I use a kong bone that has holes on both ends that I fill with food. Kong products have always help up well for me and I chew like a maniac.









Seriously though, they're great products.


----------



## russ010 (Feb 20, 2008)

So far my 10 week old has demolished everything - except for the fire hose tug. He hasn't quite figured it out yet, but he is trying his best. I made the mistake of buying the "roll-up" style chew treats - big misake! He is wearing half of what is rolled up on the inside. Not to mention that he has gone through one roll ups made for adults in about 2 days.


----------



## mikaK9 (Oct 8, 2007)

Great thread! I'm always looking for new ideas. I definitely feel your pain. My 2 yr old GSD is very much a power chewer and gets his enjoyment out of destroying things. In fact, if a toy has a rope attached, he will go for the rope rather than the other part of the toy, cause he can destroy the rope faster. He has destroyed jolly balls, nylabones, fire hose toys, kongs (yes, even the black extreme xtra large king kongs). He used to just spit the pieces out once he got them off, but occasionally now he will swallow small pieces. I hate seeing that, but I can't find anything he can chew on but not destroy. And I worry about giving him bones (even the nylabones) because I've read about dogs that have cracked teeth on them, and with how much he chews....I don't want to take a chance.

Here's one toy that is not chewable, so no destroying. It's called an "egge." I haven't tried it yet, but I know others whose dogs love it. It's more of a push toy for the dogs. I think some would love it, but I'm undecided for my young boy right now....I'm still trying to figure out whether he'd like it before I buy it.

http://www.rayallen.com/ramCart/cartFrame.htm 

http://www.elitek9.com/Reward_Toys/index.htm 

There's a few other tough looking toys on both those sites that look good, but I have yet to try. Right now I'm sticking to the black xtreme kongs and similar toys, and just trying to get him to spit out pieces. I figure if he does swallow a small piece though, at least it won't be jagged/hard/sharp like a bone or nylabone.

Sorry - I saw that the link for ray allen won't take you right to the toy page. Their link doesn't change for some reason when you change pages. But if you select products, then toys, it's listed under there. They have the "giant" egge.


----------



## StGeorgeK9 (Jan 5, 2008)

> Originally Posted By: russ010Not to mention that he has gone through one roll ups made for adults in about 2 days.

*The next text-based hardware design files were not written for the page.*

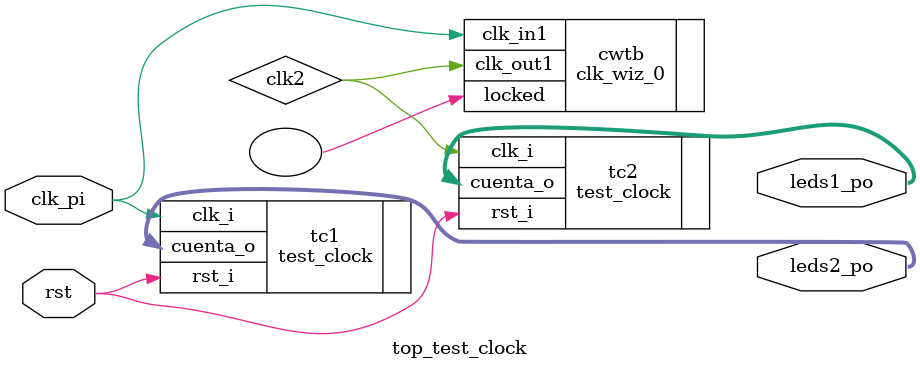
<source format=sv>
`timescale 1ns / 1ps


module top_test_clock(
    input  logic        clk_pi, rst,
    output logic [7:0]  leds1_po,
    output logic [7:0]  leds2_po
    );
    
 
    logic clk2;
    logic [15:0] cont;
    logic        en;
    
  
            
     clk_wiz_0 cwtb
   (
        .clk_out1(clk2),
        .locked(),
        .clk_in1(clk_pi)
    );
    
    test_clock tc2 (
        .clk_i      (clk2),
        .rst_i      (rst),
        .cuenta_o   (leds1_po)
    );
    
    
    test_clock tc1 (
        .clk_i      (clk_pi),
        .rst_i      (rst),
        .cuenta_o   (leds2_po)
    );
    
endmodule

</source>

Yep, my girl can demolish one of those in about 10 or 15 minutes


----------



## LUV_GSDs (Oct 22, 2006)

I have a big plastic egg from JeffersPet.com My old dog used to play with the large ferrit balls but this dog puts holes in the plastic instantly...like a really strong paperpunch. I can't remember what this egg was called but it is about a foot long (maybe more) and large and made of the plastic the ferret balls are made of. the dog goes crazy over this thing; she can't get her mouth on it to bite it.


----------



## LUV_GSDs (Oct 22, 2006)

here's the name of the toy Egge® Dog Toy
I look at it as a human and say what's the big deal but it is a sure cure for boredom in a dog.
http://www.jefferspet.com/ssc/product.as...C&pf_id=0028739


----------